Tis the Season of Progressives Fleeing Charter Schools?

It’s not that politicians on the right never run frantically away, for opportunistic political purposes, from positions they previously held, it’s just that I enjoy it more when politicians on the left do it.

Tis the season of fleeing charter schools.

Elizabeth Warren, for instance, who in the past has praised the “extraordinary results” of many charters in Massachusetts and said their successes (in the words of a recent Washington Post editorial) should be shared with other schools, “took a page from the union playbook in calling for a clampdown on public charter schools.”

Enter the fray my old friend Chris Stewart (essentially from stage left), to mighty applause, or what deserves to be mighty applause.

Chris, as you may recall, was a Minneapolis School Board member a dozen years ago, among other ventures.  He’s currently the CEO of Education Post, a “nonprofit, non-partisan, communications organization,” where he writes passionately and often about education reform – and its habitual absence – particularly as it pertains to low-income children of color.  He’s also one of the more interesting and pointedly opinionated people I know (that’s meant as a compliment), who American Experiment has published a few times.  He’s likewise someone I interviewed for a book several years ago in which he, unsurprisingly, wound up appearing in more pages than most interviewees.

In the matter of Senator Warren’s MEA-inspired and AFT-induced change of position, Chris wrote a week or so ago about how “It must have been mortifying for Democratic presidential hopeful Elizabeth Warren to have a loud group of Black parents – mostly mothers and grandmothers – shout her down at a campaign stop that was meant to highlight the importance of valuing Black women.  As they chanted ‘our child, our choice,’ a mantra in support of school choice (and against Warren’s proposed curb to federal charter school funding) she stood immobilized.”  (“The System is Winning.  For Now.” Nov. 26.)
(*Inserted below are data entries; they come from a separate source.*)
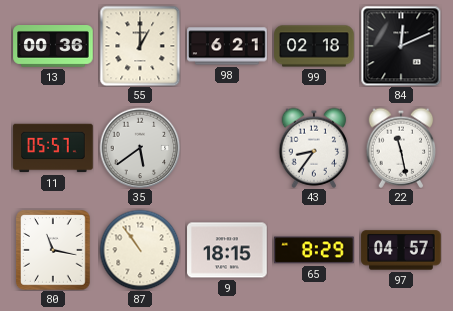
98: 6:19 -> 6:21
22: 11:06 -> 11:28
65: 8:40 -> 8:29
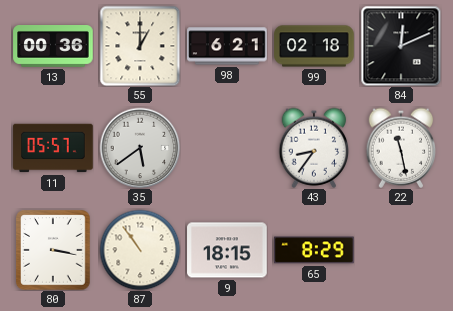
80: 11:17 -> 3:17
97: 04:57 -> none
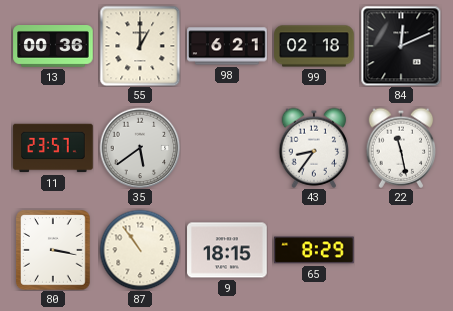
11: 05:57 -> 23:57
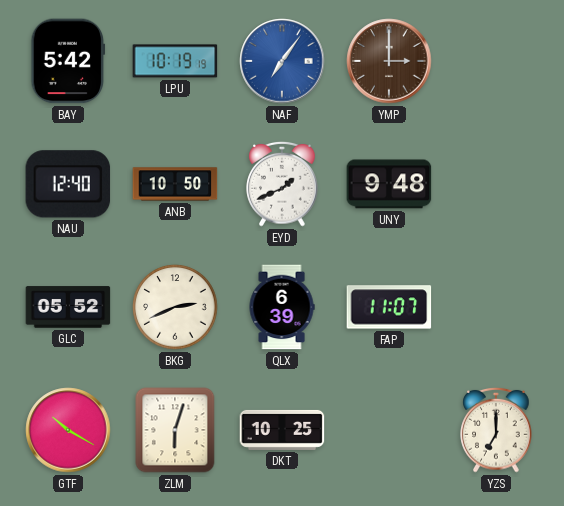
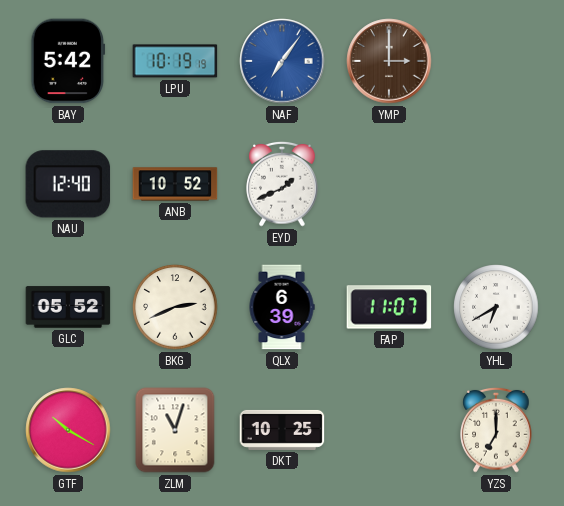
ANB: 10:50 -> 10:52
UNY: 9:48 -> none
YHL: none -> 6:40
ZLM: 6:03 -> 11:03
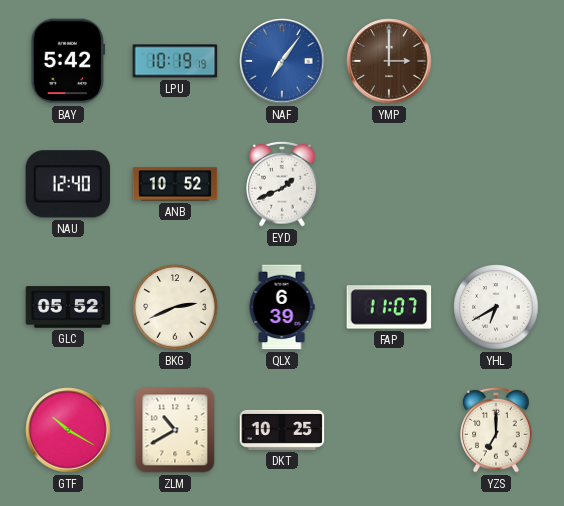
ZLM: 11:03 -> 10:40
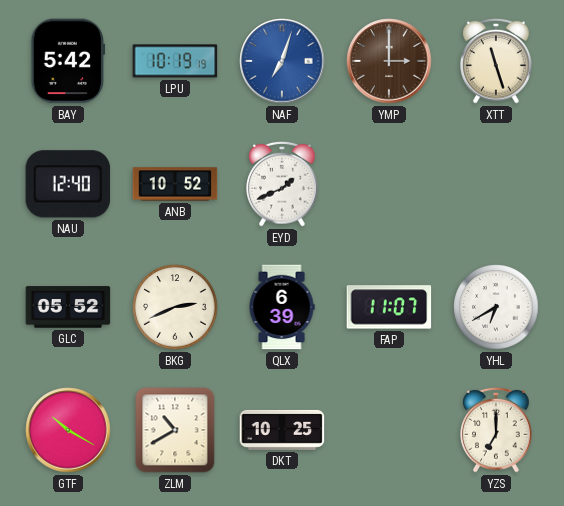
NAF: 7:06 -> 7:03
XTT: none -> 11:27
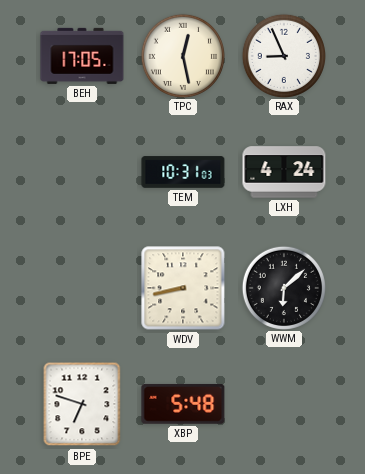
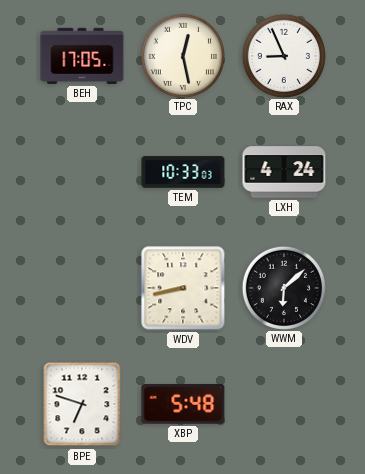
TEM: 10:31 -> 10:33
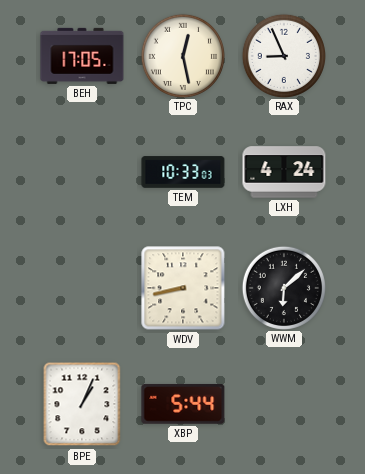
BPE: 6:48 -> 1:04
XBP: 5:48 -> 5:44
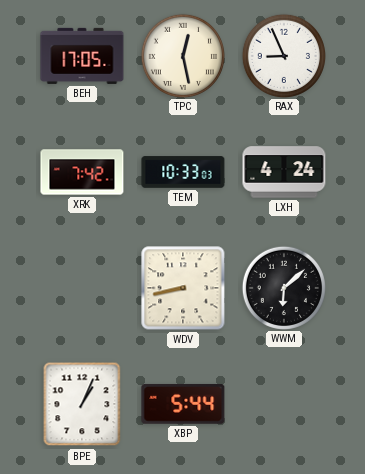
XRK: none -> 7:42
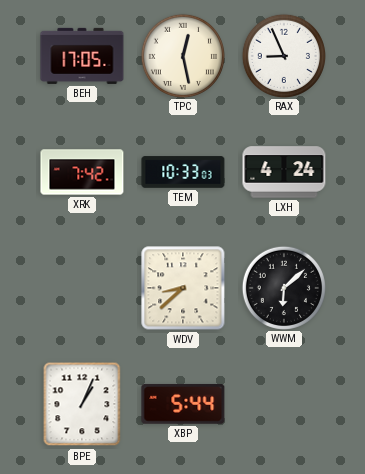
WDV: 8:43 -> 8:38
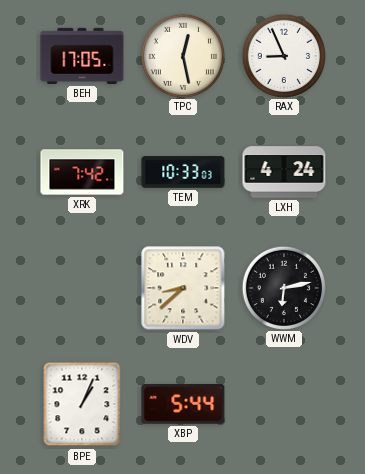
WWM: 6:08 -> 6:13
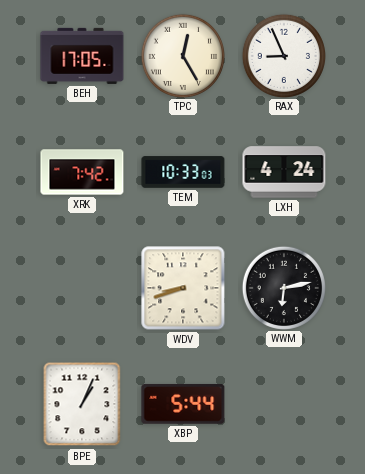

Good for Chris (who’s Black himself) and good for the women – though this might be the only time I’ve ever written, or ever will write, anything nice about shouting anybody down.

Warren is certainly not the only progressive candidate worthy of criticism for backtracking on charters, or other acts of tepid or absent support for them.  But criticizing public figures is not the main aim here.  Instead, it’s to remind them and others of the exquisite progressive spirit (formerly known as “liberal spirit”) undergirding and surrounding, first the conceptualizion and then creation of charter schools.

Nationally in the 1980s, the principal mover was Al Shanker, the longtime president of the American Federal of Teachers, the now-belligerent AFT.

In Minnesota, the prime legislative mover in the 1980s and ‘90s was Sen. Ember Reichgott-Junge, a DFLer of unquestioned fidelity.

Or, as declared in the headline of another Washington Post editorial, “There’s Nothing Progressive about Strangling Charter Schools.”  For that matter, there’s nothing conservative about it either, not that I know of many conservatives opposed to expansive educational freedom.

It goes without saying that not all charter schools are excellent, or even good, which is manifestly true for all types of schools.  Though it’s almost always easier to shut-down a bad charter school than a bad district school; no small difference.  But along with other kinds of school choice – especially those that allow parents to choose private schools – thousands of charters are godsends for countless kids at risk of being dismissed this season as political footballs.